The Wall Street Journal reported (CLICK HERE FOR THE WSJ STORY) that Chinese Premier Li Keqiang hold told US business groups in New York on Tuesday night, that China would soon allow imports of US beef.
At this point there is no official agreement or timeline in place for the ban to be lifted.
Writing in the Agri Commodities Daily Alert, Comm Bank’s Tobin Gorey said significant volumes of US beef already enter China through grey channels.
Lifting the 13 year ban would likely see some redirection of existing US trade, he said.
“However, with the US beef production growing faster than the domestic market can absorb, legal access would allow US exports to widen further,” Mr Gorey said.
“That could, for a time, displace some Australian product in China.”
According to Meat an Livestock Australia, China is Australia’s fourth largest beef and largest sheepmeat export market by volume. In 2015 148,000 tonnes of beef and 60,000 tonnes of sheepmeat was exported to the market.

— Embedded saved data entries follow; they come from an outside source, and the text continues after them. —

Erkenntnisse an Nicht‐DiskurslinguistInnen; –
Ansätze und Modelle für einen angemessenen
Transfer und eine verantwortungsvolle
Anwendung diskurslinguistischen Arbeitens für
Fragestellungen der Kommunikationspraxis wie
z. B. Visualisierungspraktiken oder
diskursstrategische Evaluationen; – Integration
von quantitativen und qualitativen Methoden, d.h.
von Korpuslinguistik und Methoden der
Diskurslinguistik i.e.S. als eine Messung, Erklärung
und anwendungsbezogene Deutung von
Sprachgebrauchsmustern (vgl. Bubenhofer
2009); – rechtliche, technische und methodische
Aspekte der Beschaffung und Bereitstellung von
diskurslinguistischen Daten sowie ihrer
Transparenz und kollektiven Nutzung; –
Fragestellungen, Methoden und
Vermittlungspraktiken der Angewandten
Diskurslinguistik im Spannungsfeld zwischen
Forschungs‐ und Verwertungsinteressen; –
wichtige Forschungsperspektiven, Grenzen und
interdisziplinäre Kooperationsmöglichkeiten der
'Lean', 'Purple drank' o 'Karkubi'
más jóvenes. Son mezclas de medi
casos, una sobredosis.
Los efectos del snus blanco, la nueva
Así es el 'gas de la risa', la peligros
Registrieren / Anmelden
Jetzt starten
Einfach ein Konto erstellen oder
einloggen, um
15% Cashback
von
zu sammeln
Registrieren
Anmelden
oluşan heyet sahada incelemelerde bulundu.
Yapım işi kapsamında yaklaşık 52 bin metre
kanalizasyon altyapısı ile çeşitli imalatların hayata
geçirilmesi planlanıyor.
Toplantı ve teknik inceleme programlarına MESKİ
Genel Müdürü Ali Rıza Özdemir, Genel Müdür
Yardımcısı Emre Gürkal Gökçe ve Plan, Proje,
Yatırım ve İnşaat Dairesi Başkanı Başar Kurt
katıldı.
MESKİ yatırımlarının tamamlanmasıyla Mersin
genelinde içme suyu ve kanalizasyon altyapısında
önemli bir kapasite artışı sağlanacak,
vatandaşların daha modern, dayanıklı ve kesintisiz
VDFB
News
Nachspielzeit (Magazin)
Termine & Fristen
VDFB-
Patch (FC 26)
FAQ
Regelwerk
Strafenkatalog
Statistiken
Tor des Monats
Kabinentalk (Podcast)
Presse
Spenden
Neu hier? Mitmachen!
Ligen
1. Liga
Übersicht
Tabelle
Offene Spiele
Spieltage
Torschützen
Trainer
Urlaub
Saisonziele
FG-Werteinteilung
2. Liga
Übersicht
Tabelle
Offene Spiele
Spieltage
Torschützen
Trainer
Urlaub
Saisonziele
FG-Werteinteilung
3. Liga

Mr Gorey said was a potential upside for Australia, if the US beef was legally allowed back into China.
US pricing tends to guide global beef markets,” Mr Gorey said. “Moving heavy US beef supplies from origin is probably a positive for global prices. That might alleviate some of the competing pressures in Australian cattle and beef markets as the national herd is rebuilt.”
China banned US beef imports in 2003 when “mad cow” disease (bovine spongiform encephalopathy) was detected in the US cattle herd. The World Animal Health Organisation now rates the risk of BSE as negligible.